**Description of the task**
Render the lines of the records below as a numbered list, omitting blank lines and leaving out the pictures.
"""
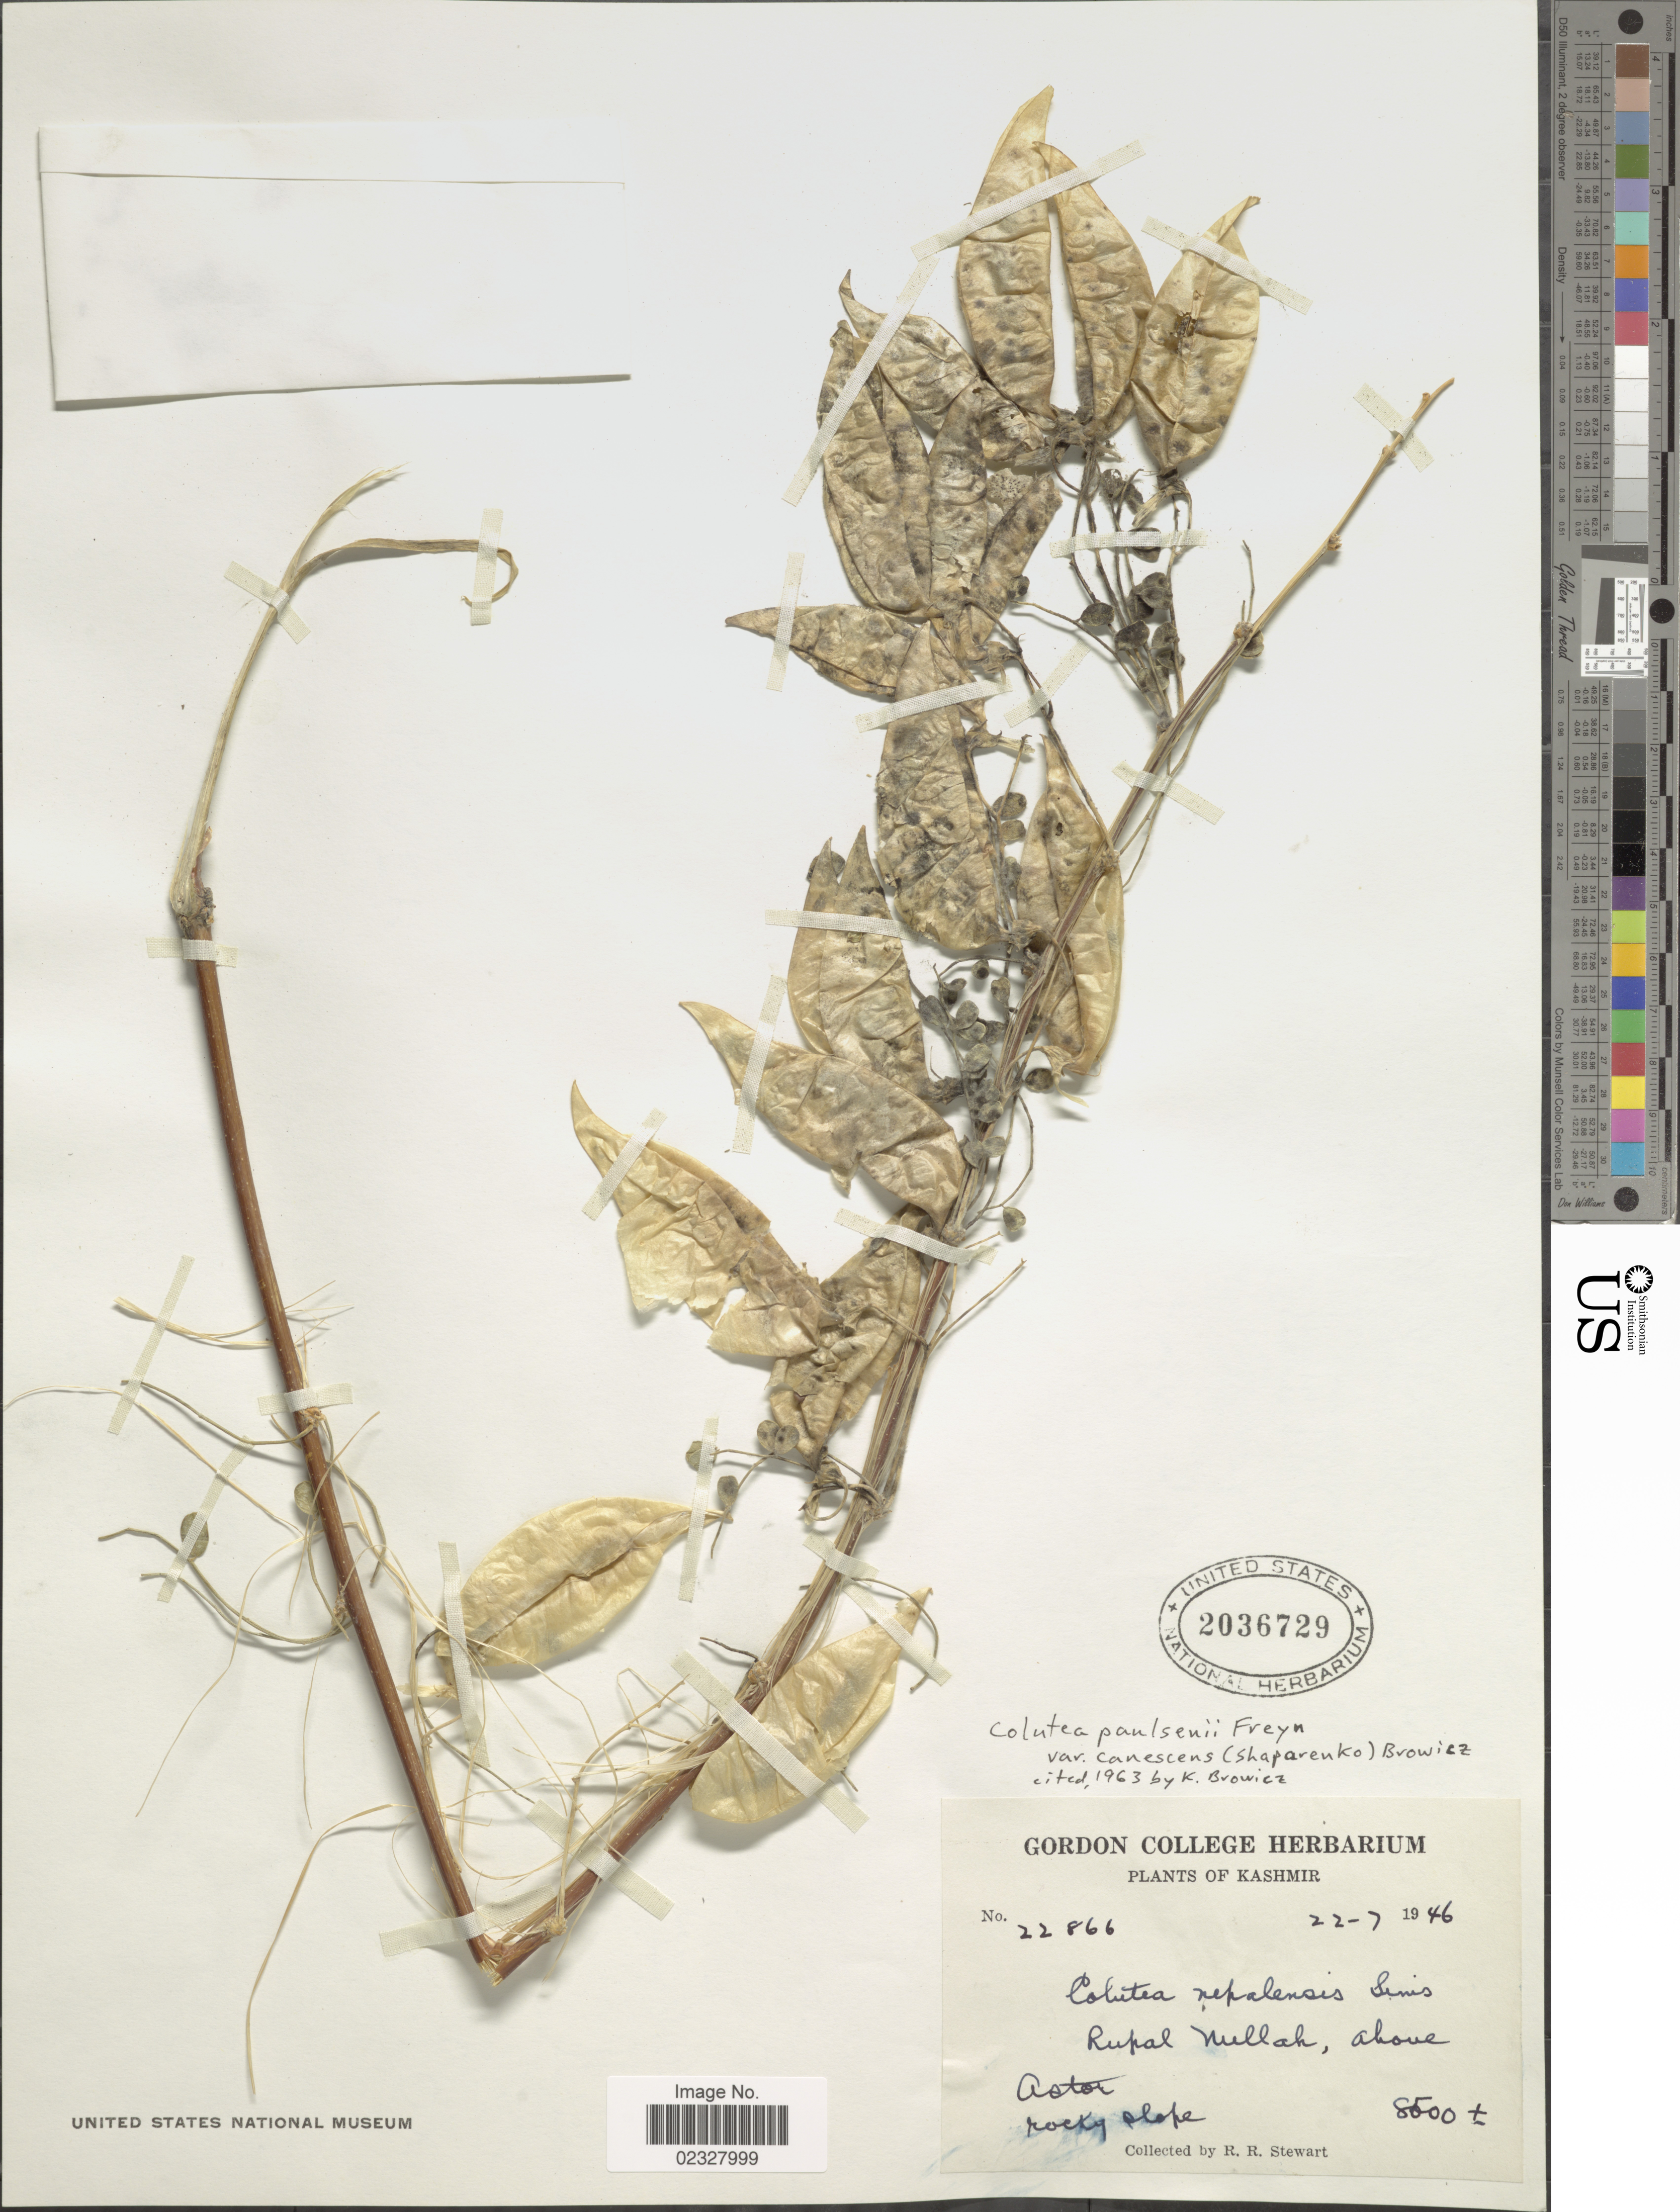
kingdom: Plantae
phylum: Tracheophyta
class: Magnoliopsida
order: Fabales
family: Fabaceae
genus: Colutea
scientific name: Colutea paulsenii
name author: Bornm. ex Freyn & Freyn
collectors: R. R. Stewart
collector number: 22866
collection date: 1946-07-22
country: Pakistan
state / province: Gilgit-Baltistan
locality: Kashmir, Rupal Nullah, Above Astor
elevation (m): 2591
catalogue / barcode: US 2036729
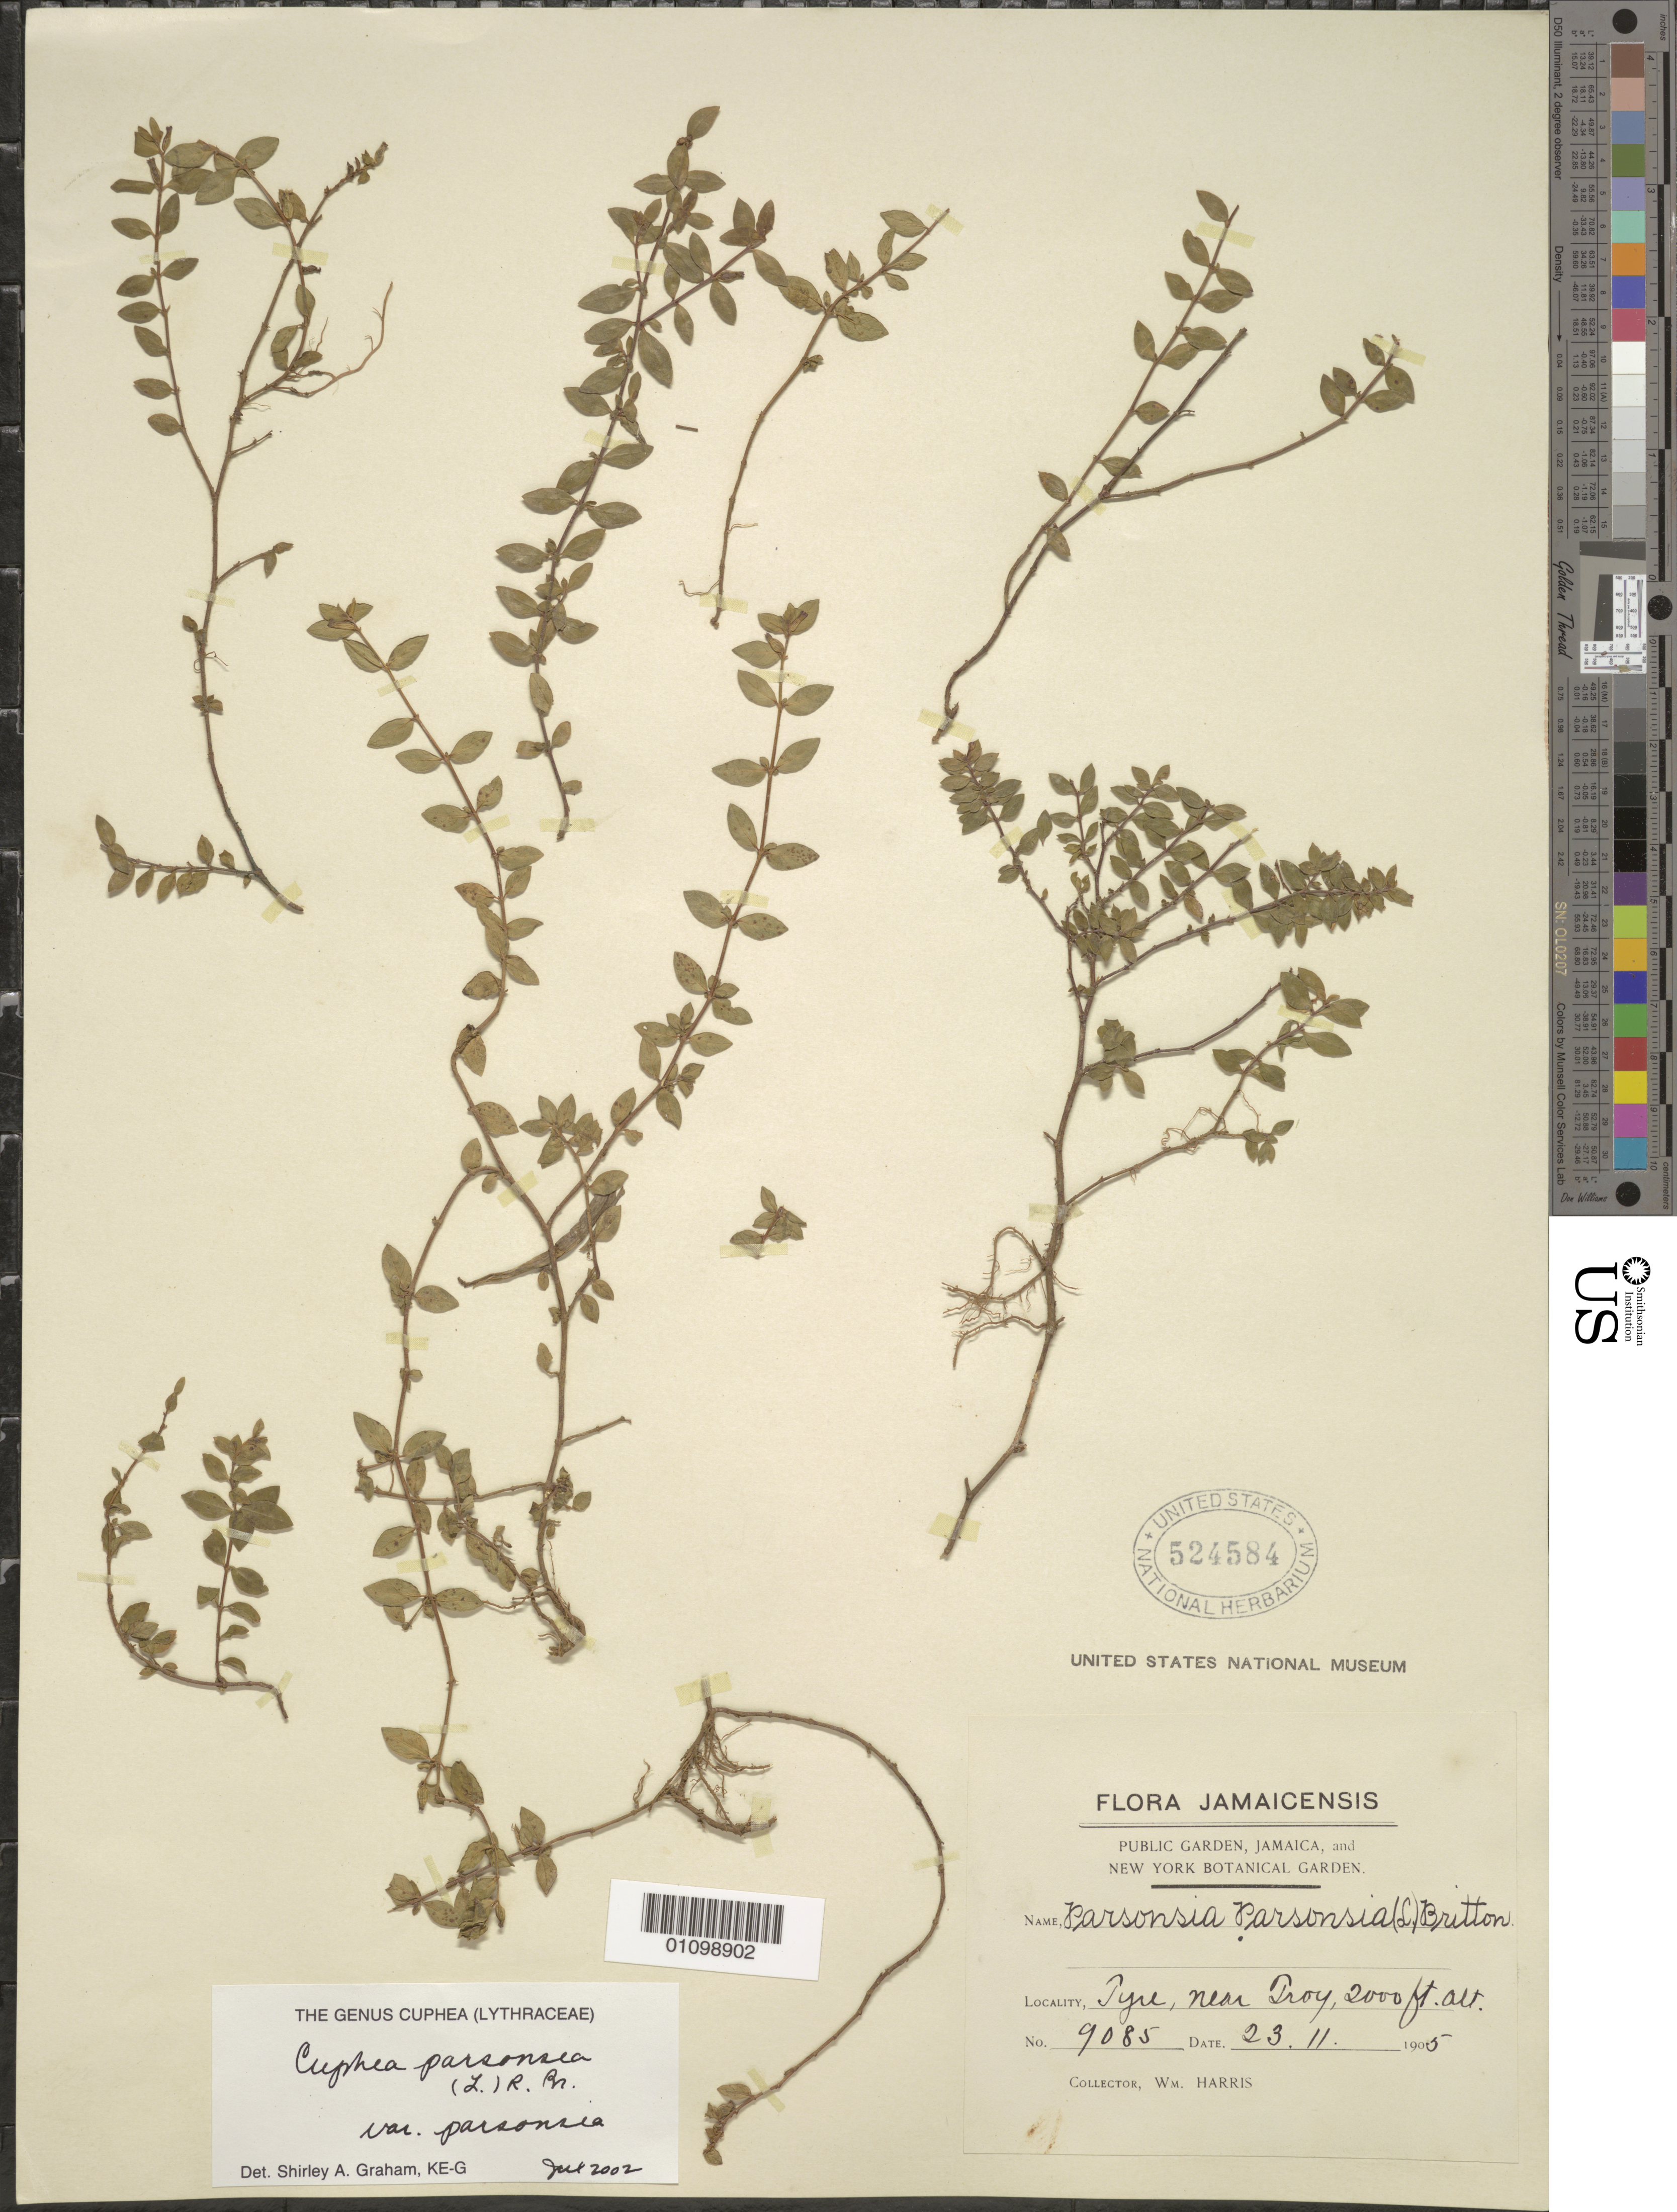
"""
**Final answer**
1. kingdom: Plantae
2. phylum: Tracheophyta
3. class: Magnoliopsida
4. order: Fabales
5. family: Fabaceae
6. genus: Colutea
7. scientific name: Colutea paulsenii
8. name author: Bornm. ex Freyn & Freyn
9. collectors: R. R. Stewart
10. collector number: 22866
11. collection date: 1946-07-22
12. country: Pakistan
13. state / province: Gilgit-Baltistan
14. locality: Kashmir, Rupal Nullah, Above Astor
15. elevation (m): 2591
16. catalogue / barcode: US 2036729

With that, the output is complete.